Page contents not supported in other languages.
From Wikipedia, the free encyclopedia

[Untitled][edit]

The original version of this page was adapted from http://planetmath.org/?method=src&from=objects&id=3431&op=getobj owned by akrowne, with permission under the GFDL

Divergence[edit]

I think with "Where VR is the subset of the vocabulary V represented by the instance text of size n" the author wanted to say "Where VR is the cardinality of the subset of the vocabulary V represented by the instance text of size n", because a subset is not a number. However, the size of the subset diverges (i.e. becomes arbitrarily large) as n goes towards infinity. That would only make sense if the vocabulary would also be of infinite size. (just as a sidenote: I would have expected the fraction of the vocabulary not covered by the text to decrease exponentially when looking at larger and larger documents). Icek (talk) 19:02, 29 September 2009 (UTC)[reply]

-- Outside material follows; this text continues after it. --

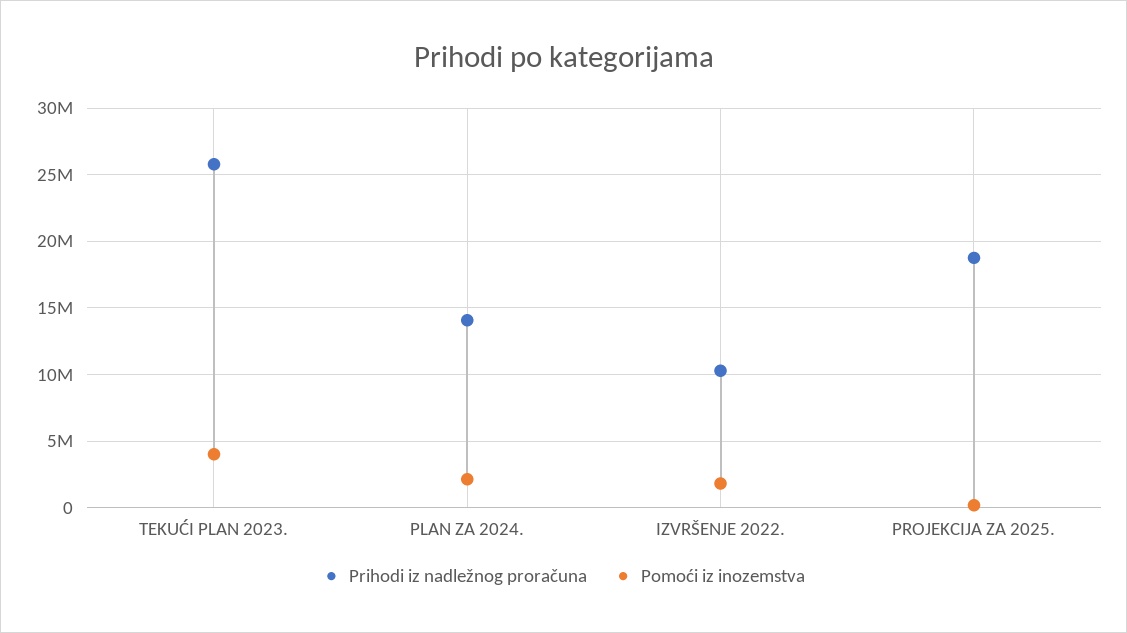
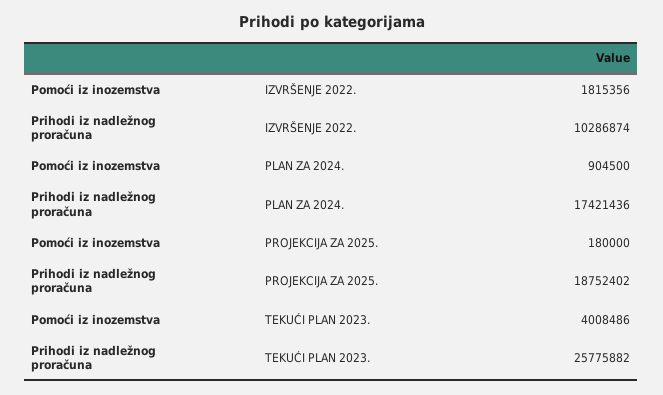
Prihodi iz nadležnog proračuna, PLAN ZA 2024.: 14000000 -> 17421436
Pomoći iz inozemstva, PLAN ZA 2024.: 2000000 -> 904500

Vocabulary size is infinite according to generative grammar, see e.g. Mark Aronoff "Word formation in generative Grammar" MIT Press 1985, Andras Kornai "How many words are there?" Glottometrics 2002/4 61-86 88.132.28.96 (talk) 20:33, 17 March 2012 (UTC)[reply]

Types, Tokens, and Hapaxes: A New Heap's Law[edit]

There is a new paper by Victor Davis (link), deriving a stronger version of Heap's law from first principles (rather than empirically). I think it's worth adding it to the article. Compare this YouTube video for a brief summary and visual explanation. Renerpho (talk) 20:13, 29 August 2022 (UTC)[reply]

ArXiv preprints do not count as reliably published sources for Wikipedia purposes. YouTube videos even less. —David Eppstein (talk) 20:50, 29 August 2022 (UTC)[reply]
@David Eppstein: Fair enough -- How about this version? Renerpho (talk) 11:31, 30 August 2022 (UTC) The YouTube video is not intended as a source, but as assistance for the editor who is going to work on this. Renerpho (talk) 11:35, 30 August 2022 (UTC)[reply]